Mr Draghi also told a news conference that the central bank had increased its euro area-wide growth forecast to 1.5 per cent in 2015, 1.9 per cent in 2016 and 2.1 per cent in 2017.

At the same time, inflation was set to come in at zero this year, lower than previously projected, but would pick up to 1.5 per cent next year and to 1.8 per cent in 2017, Mr Draghi said.

Other mixed signals included eurozone jobless rates declining from 11.3 per cent to 11.2 per cent in January, while US jobless figures modestly yet unexpectedly increased.

"Investors continue to trade cautiously as we approach the business end to the week," said Craig Erlam, senior market analyst at broker Oanda.

At closing Thursday, London's benchmark FTSE 100 index climbed 0.61 per cent to 6,961.14 points, as the Bank of England decided to hold interest rates at record lows.

Frankfurt's DAX 30 closed one per cent higher to 11,449.30 points, and the CAC 40 index in Paris won 0.94 per cent to 4,963.51 points compared with Wednesday's close.

"Whilst the eurozone indices didn't lose their morning gains, neither did they explode and build on the growth they had seen before the (ECB) conference began," says Spreadex analyst Connor Campbell in a market report.

"It appears that the very existence of the ECB conference this afternoon did more for the markets than its content.

What did proceed as expected was the demise of the euro; the currency hit even fresher 11 year lows during Mr Draghi's conference, and can expect to lose more once the bond buying begins next week." US stocks opened higher ending a two-day downturn Thursday, with AbbVie's US$21 billion takeover of cancer drug developer Pharmacyclics giving a charge to buyers.

The Dow Jones Industrial Average was up 0.17 per cent at 18,127.76 in late-morning trading.

The broad-based S&P 500 slipped 0.44 per cent to 2,098.53, while the tech-rich Nasdaq Composite rose 0.25 per cent to 4,979.36.

Outlook for coming days may be hinged to market expectations of how the ECB's bond buying effort will play out.

"Central banks have been the driving force behind the booming stock markets over the past few years and now it is the ECB's turn to flood the financial system with money," said David Madden, market analyst at IG trading group.

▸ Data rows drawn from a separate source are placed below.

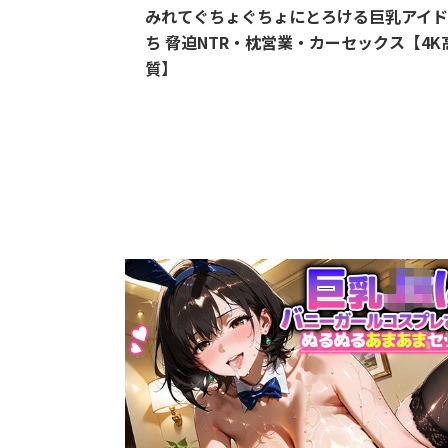
みれてぐちょぐちょにとろける巨乳アイ
ち 脅迫NTR・枕営業・カーセックス【4K
質】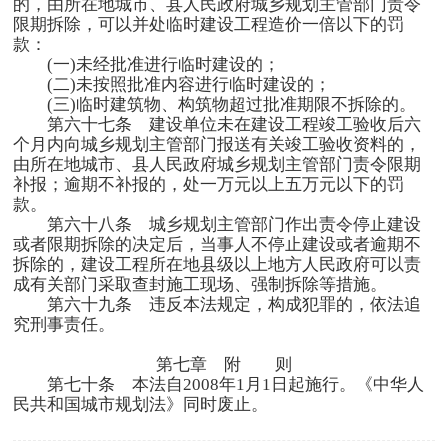
的，由所在地城市、县人民政府城乡规划主管部门责令
限期拆除，可以并处临时建设工程造价一倍以下的罚
款：
(一
)
未经批准进行临时建设的；
(二
)
未按照批准内容进行临时建设的；
(三
)
临时建筑物、构筑物超过批准期限不拆除的。
第六十七条 建设单位未在建设工程竣工验收后六
个月内向城乡规划主管部门报送有关竣工验收资料的，
由所在地城市、县人民政府城乡规划主管部门责令限期
补报；逾期不补报的，处一万元以上五万元以下的罚
款。
第六十八条 城乡规划主管部门作出责令停止建设
或者限期拆除的决定后，当事人不停止建设或者逾期不
拆除的，建设工程所在地县级以上地方人民政府可以责
成有关部门采取查封施工现场、强制拆除等措施。
第六十九条 违反本法规定，构成犯罪的，依法追
究刑事责任。
第七章 附 则
第七十条 本法自
2008
年
1
月
1
日起施行。《中华人
民共和国城市规划法》同时废止。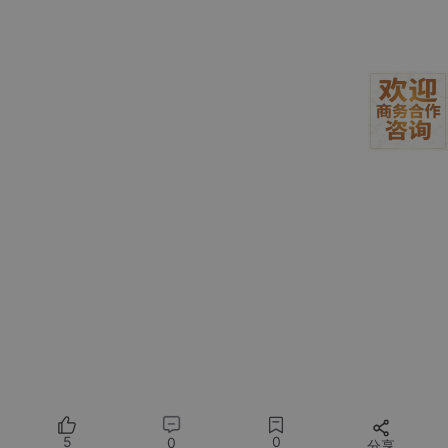
5
0
0
分享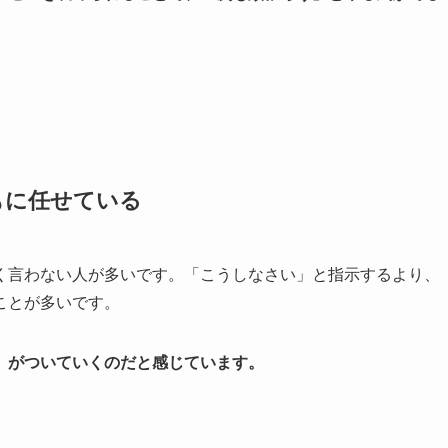
もに任せている
く言わない人が多いです。「こうしなさい」と指示するより、
ことが多いです。
」がついていくのだと感じています。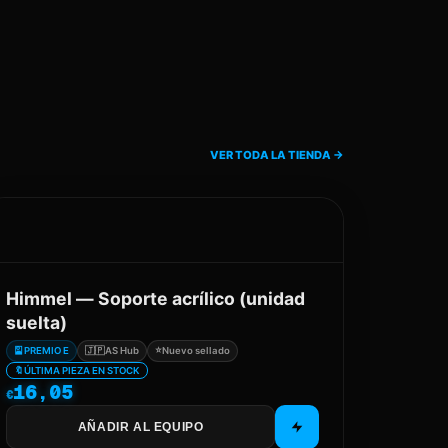
VER TODA LA TIENDA
→
Himmel — Soporte acrílico (unidad
suelta)
⭐
🎴
PREMIO E
🇯🇵
AS Hub
Nuevo sellado
🔖
ÚLTIMA PIEZA EN STOCK
16,05
€
AÑADIR AL EQUIPO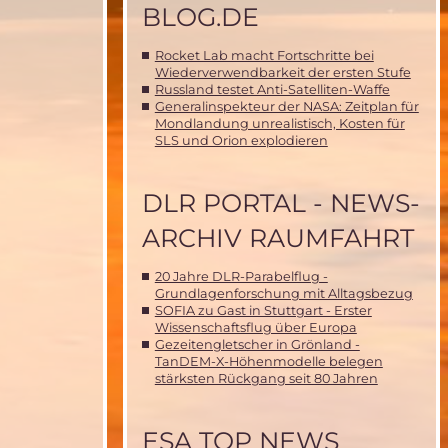
BLOG.DE
Rocket Lab macht Fortschritte bei
Wiederverwendbarkeit der ersten Stufe
Russland testet Anti-Satelliten-Waffe
Generalinspekteur der NASA: Zeitplan für
Mondlandung unrealistisch, Kosten für
SLS und Orion explodieren
DLR PORTAL - NEWS-
ARCHIV RAUMFAHRT
20 Jahre DLR-Parabelflug -
Grundlagenforschung mit Alltagsbezug
SOFIA zu Gast in Stuttgart - Erster
Wissenschaftsflug über Europa
Gezeitengletscher in Grönland -
TanDEM-X-Höhenmodelle belegen
stärksten Rückgang seit 80 Jahren
ESA TOP NEWS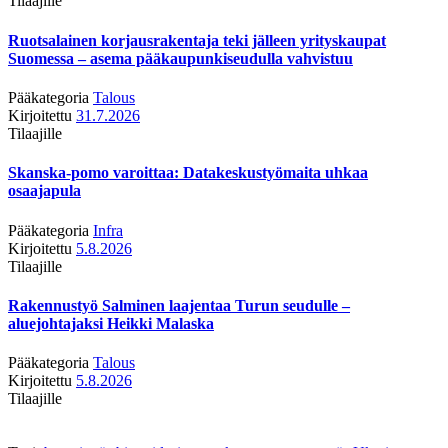
Tilaajille
Ruotsalainen korjausrakentaja teki jälleen yrityskaupat
Suomessa – asema pääkaupunkiseudulla vahvistuu
Pääkategoria
Talous
Kirjoitettu
31.7.2026
Tilaajille
Skanska-pomo varoittaa: Datakeskustyömaita uhkaa
osaajapula
Pääkategoria
Infra
Kirjoitettu
5.8.2026
Tilaajille
Rakennustyö Salminen laajentaa Turun seudulle –
aluejohtajaksi Heikki Malaska
Pääkategoria
Talous
Kirjoitettu
5.8.2026
Tilaajille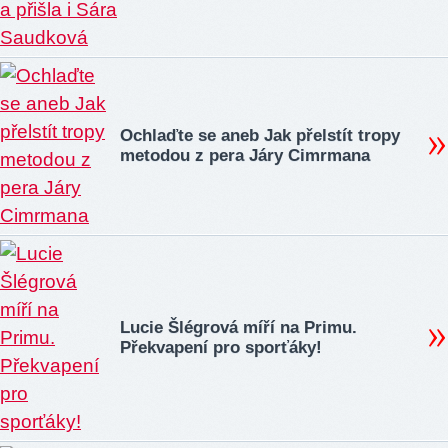
Ochlaďte se aneb Jak přelstít tropy
metodou z pera Járy Cimrmana
Lucie Šlégrová míří na Primu.
Překvapení pro sporťáky!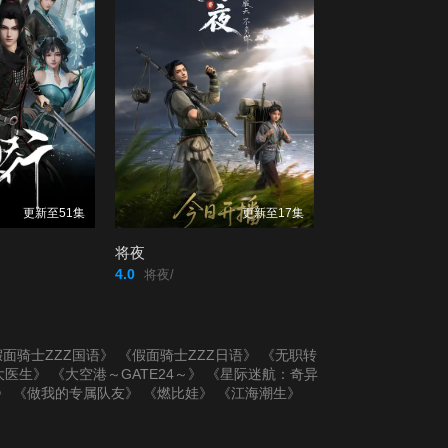
更新至51集
更新至17集
将夜
4.0
将夜/
面骑士ZZZ国语》
《假面骑士ZZZ日语》
《无职转
大医生》
《大空港～GATE24～》
《星际迷航：奇异
》
《做我的专属队友》
《燃比娃》
《江海潮生》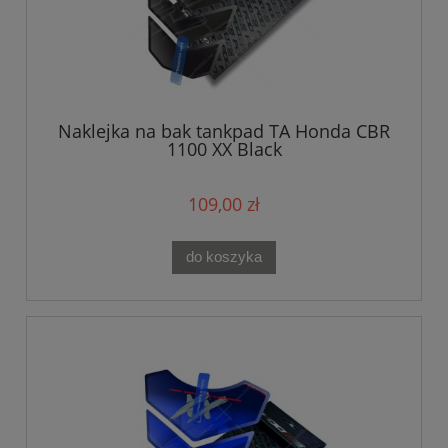
Naklejka na bak tankpad TA Honda CBR
1100 XX Black
109,00 zł
do koszyka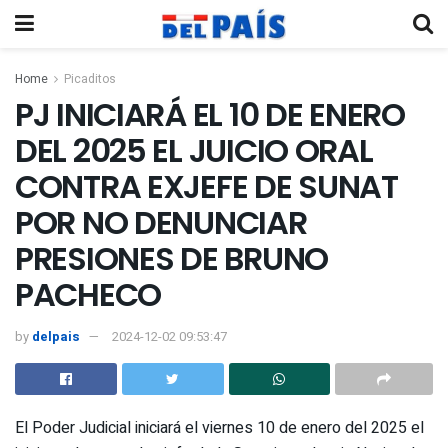
Home
Picaditos
PJ INICIARÁ EL 10 DE ENERO
DEL 2025 EL JUICIO ORAL
CONTRA EXJEFE DE SUNAT
POR NO DENUNCIAR
PRESIONES DE BRUNO
PACHECO
by
delpais
2024-12-02 09:53:47
El Poder Judicial iniciará el viernes 10 de enero del 2025 el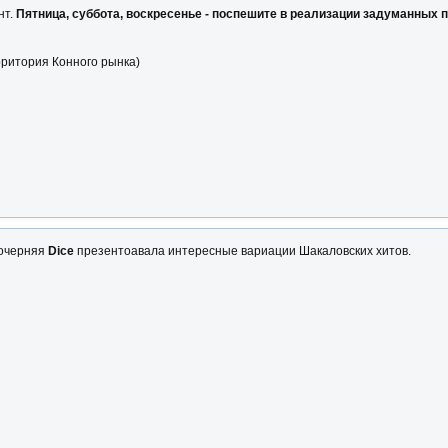
нт.
Пятница, суббота, воскресенье - поспешите в реализации задуманных по
рритория Конного рынка)
дочерняя
Dice
презентоавала интересные вариации Шакаловских хитов.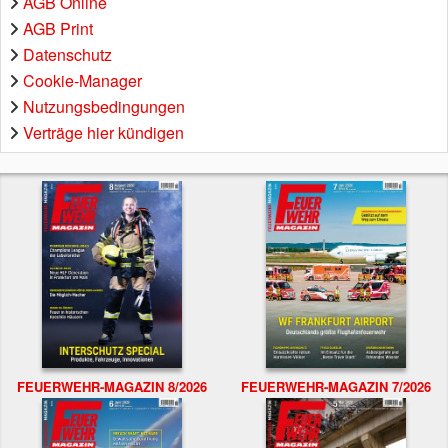
AGB Online
AGB Print
Datenschutz
Cookie-Manager
Nutzungsbedingungen
Verträge hier kündigen
FEUERWEHR-MAGAZIN 8/2026
FEUERWEHR-MAGAZIN 7/2026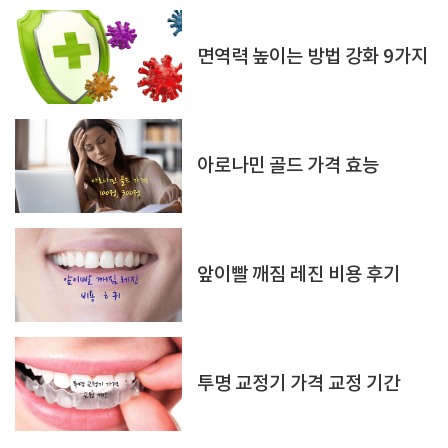
면역력 높이는 방법 강화 9가지
아로나민 골드 가격 효능
앞이빨 깨짐 레진 비용 후기
투명 교정기 가격 교정 기간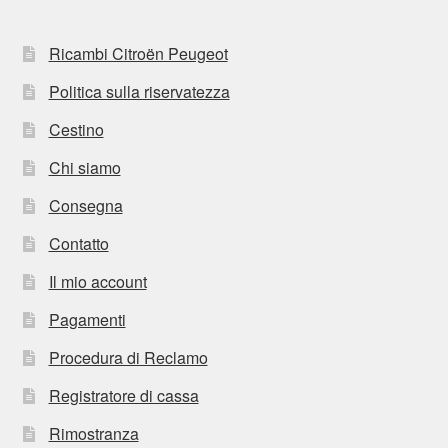
Ricambi Citroën Peugeot
Politica sulla riservatezza
Cestino
Chi siamo
Consegna
Contatto
Il mio account
Pagamenti
Procedura di Reclamo
Registratore di cassa
Rimostranza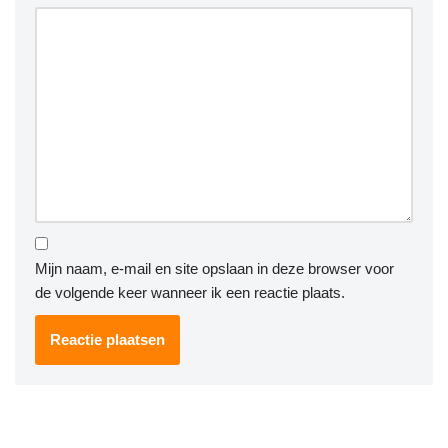
Mijn naam, e-mail en site opslaan in deze browser voor
de volgende keer wanneer ik een reactie plaats.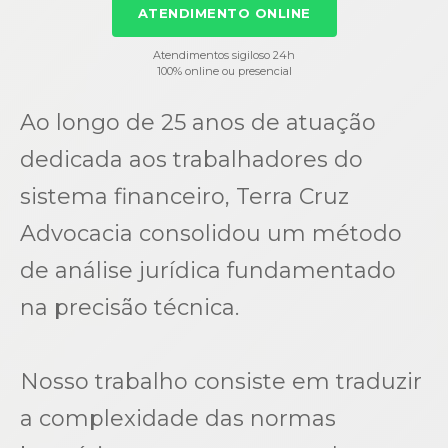
ATENDIMENTO ONLINE
Atendimentos sigiloso 24h
100% online ou presencial
Ao longo de 25 anos de atuação
dedicada aos trabalhadores do
sistema financeiro, Terra Cruz
Advocacia consolidou um método
de análise jurídica fundamentado
na precisão técnica.
Nosso trabalho consiste em traduzir
a complexidade das normas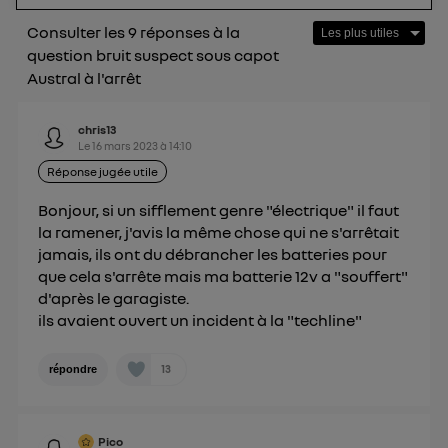
protection de vos données personnelles en vous
offrant choix et contrôle.
Consulter les 9 réponses à la
Elle utilise un identifiant créé par votre opérateur
question bruit suspect sous capot
télécom basé sur votre adresse IP et une référence
Austral à l'arrêt
de votre contrat internet (ex : votre numéro de
téléphone).
chris13
L'identifiant est associé à votre connexion
Le
16 mars 2023
à
14:10
internet. Ainsi, toutes les personnes utilisant la
Réponse jugée utile
même connexion et ayant consenties se verront
Bonjour, si un sifflement genre "électrique" il faut
attribuer le même identifiant. En général :
la ramener, j'avis la même chose qui ne s'arrêtait
Pour une
connexion foyer
(ex : Wi-Fi), la personnalisation sera basée
jamais, ils ont du débrancher les batteries pour
sur la navigation des membres du foyer ayant consentis.
que cela s'arrête mais ma batterie 12v a "souffert"
Pour une
connexion mobile
, la personnalisation sera basée
uniquement sur la navigation de l'utilisateur du mobile.
d'après le garagiste.
Vous pouvez à tout moment retirer ce
ils avaient ouvert un incident à la "techline"
consentement sur
le portail d’Utiq
("
") ou via la page « gérer Utiq » en bas de ce site.
13
répondre
Pour plus d'informations, veuillez consulter
la
Politique d'information sur les données
personnelles d'Utiq
.
Pico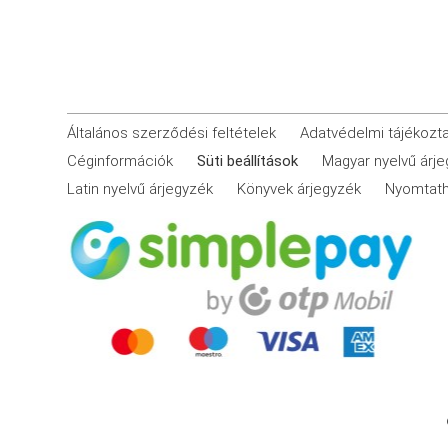
Általános szerződési feltételek
Adatvédelmi tájékozt
Céginformációk
Süti beállítások
Magyar nyelvű árj
Latin nyelvű árjegyzék
Könyvek árjegyzék
Nyomtath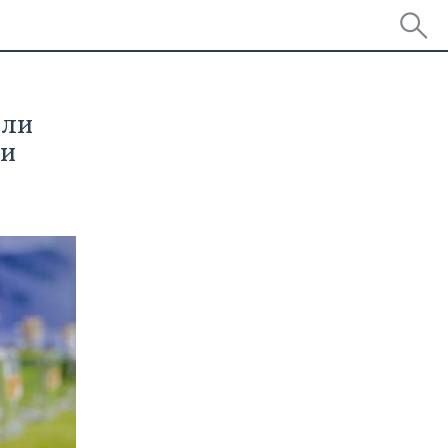
али
ти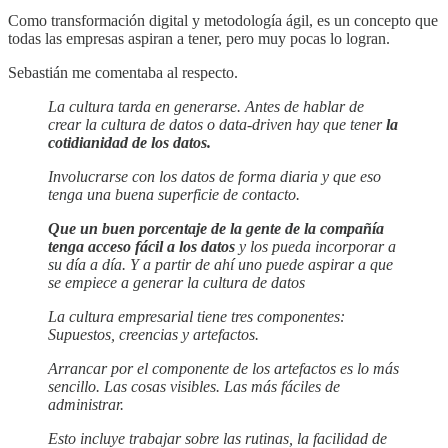
Como transformación digital y metodología ágil, es un concepto que
todas las empresas aspiran a tener, pero muy pocas lo logran.
Sebastián me comentaba al respecto.
La cultura tarda en generarse. Antes de hablar de
crear la cultura de datos o data-driven hay que tener
la
cotidianidad de los datos.
Involucrarse con los datos de forma diaria y que eso
tenga una buena superficie de contacto.
Que un buen porcentaje de la gente de la compañía
tenga acceso fácil a los datos
y los pueda incorporar a
su día a día. Y a partir de ahí uno puede aspirar a que
se empiece a generar la cultura de datos
La cultura empresarial tiene tres componentes:
Supuestos, creencias y artefactos.
Arrancar por el componente de los artefactos es lo más
sencillo. Las cosas visibles. Las más fáciles de
administrar.
Esto incluye trabajar sobre las rutinas, la facilidad de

The massive central bank purchases reduce returns on bonds for investors, who instead turn to stocks.

Focus was also on China on Thursday, which lowered its 2015 economic growth target to "around seven per cent", scaling down expectations in the face of "formidable" difficulties for the world's second-largest economy after its decades-long boom.

The figure announced by Premier Li Keqiang is the lowest since a similar goal in 2004 and comes after China's gross domestic product (GDP) expanded 7.4 per cent in 2014, the slowest pace in 24 years. Last year's target was "about 7.5 per cent".

The cut was widely expected by economists and reflects the reality of a multi-year slowdown in the Asian giant that has seen it come off regular annual double-digit expansions.